(Document structure recognition data)
◆ ◆ ◆ ◆

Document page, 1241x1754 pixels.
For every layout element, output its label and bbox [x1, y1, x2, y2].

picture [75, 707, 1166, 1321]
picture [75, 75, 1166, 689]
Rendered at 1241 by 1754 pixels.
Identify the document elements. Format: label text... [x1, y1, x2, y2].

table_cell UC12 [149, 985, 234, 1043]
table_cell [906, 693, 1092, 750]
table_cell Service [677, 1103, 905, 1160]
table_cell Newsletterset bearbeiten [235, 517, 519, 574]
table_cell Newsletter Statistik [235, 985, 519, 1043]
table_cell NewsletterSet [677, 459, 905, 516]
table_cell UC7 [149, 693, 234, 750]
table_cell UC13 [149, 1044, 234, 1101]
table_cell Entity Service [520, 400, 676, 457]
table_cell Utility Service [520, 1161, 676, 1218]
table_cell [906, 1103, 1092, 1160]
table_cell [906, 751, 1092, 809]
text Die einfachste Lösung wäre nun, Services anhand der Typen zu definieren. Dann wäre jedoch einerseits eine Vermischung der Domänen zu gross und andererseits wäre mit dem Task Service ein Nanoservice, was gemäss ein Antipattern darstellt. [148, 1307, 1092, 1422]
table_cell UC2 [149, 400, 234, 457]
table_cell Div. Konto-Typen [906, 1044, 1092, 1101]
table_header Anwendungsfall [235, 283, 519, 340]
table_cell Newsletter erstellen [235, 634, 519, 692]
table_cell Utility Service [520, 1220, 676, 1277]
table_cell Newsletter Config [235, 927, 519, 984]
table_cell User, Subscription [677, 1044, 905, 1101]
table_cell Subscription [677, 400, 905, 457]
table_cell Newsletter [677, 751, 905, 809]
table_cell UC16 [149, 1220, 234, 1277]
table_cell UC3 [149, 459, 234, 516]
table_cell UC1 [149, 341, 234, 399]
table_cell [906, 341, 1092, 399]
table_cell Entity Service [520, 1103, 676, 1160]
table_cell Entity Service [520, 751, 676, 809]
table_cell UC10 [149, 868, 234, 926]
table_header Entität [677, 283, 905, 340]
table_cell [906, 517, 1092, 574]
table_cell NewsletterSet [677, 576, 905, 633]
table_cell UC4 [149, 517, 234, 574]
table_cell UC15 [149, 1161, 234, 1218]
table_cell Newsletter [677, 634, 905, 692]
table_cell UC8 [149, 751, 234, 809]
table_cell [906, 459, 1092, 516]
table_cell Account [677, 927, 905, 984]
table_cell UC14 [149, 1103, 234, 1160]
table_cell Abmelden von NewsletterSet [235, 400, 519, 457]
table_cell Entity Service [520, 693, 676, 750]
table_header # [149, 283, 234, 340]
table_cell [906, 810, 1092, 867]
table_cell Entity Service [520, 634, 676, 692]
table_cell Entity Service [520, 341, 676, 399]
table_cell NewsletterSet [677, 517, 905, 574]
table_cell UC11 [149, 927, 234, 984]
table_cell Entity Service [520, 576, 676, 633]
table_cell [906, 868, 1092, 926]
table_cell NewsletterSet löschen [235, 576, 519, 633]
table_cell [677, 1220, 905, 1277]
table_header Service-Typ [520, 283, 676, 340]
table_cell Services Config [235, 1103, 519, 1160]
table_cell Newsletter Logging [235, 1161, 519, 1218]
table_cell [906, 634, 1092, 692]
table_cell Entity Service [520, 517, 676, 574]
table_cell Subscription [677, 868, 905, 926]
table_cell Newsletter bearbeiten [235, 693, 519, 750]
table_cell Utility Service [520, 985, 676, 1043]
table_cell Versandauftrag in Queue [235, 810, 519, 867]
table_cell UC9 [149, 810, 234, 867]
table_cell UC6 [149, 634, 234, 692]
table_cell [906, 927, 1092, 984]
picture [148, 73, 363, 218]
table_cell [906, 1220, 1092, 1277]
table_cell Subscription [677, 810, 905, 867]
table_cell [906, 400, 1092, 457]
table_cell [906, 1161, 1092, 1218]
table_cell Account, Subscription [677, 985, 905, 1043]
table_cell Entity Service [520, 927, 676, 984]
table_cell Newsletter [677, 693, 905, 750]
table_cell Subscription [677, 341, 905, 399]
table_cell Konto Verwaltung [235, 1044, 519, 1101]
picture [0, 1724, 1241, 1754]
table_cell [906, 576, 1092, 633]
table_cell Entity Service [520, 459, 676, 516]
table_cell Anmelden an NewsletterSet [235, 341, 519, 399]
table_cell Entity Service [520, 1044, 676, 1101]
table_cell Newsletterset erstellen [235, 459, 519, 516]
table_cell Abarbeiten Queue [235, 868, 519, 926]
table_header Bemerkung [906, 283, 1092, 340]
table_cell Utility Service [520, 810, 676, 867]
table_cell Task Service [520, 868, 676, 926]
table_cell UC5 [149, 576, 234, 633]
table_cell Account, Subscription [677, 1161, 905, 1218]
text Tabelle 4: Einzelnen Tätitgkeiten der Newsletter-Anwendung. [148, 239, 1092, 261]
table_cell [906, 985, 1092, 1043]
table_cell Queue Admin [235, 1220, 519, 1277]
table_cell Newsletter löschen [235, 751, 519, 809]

◆ ◆ ◆ ◆

[What is being asked]:
Check the records above and copy each line that has the string "text".

[Finished exercise]:
Identify the document elements. Format: label text... [x1, y1, x2, y2].
text Die einfachste Lösung wäre nun, Services anhand der Typen zu definieren. Dann wäre jedoch einerseits eine Vermischung der Domänen zu gross und andererseits wäre mit dem Task Service ein Nanoservice, was gemäss ein Antipattern darstellt. [148, 1307, 1092, 1422]
text Tabelle 4: Einzelnen Tätitgkeiten der Newsletter-Anwendung. [148, 239, 1092, 261]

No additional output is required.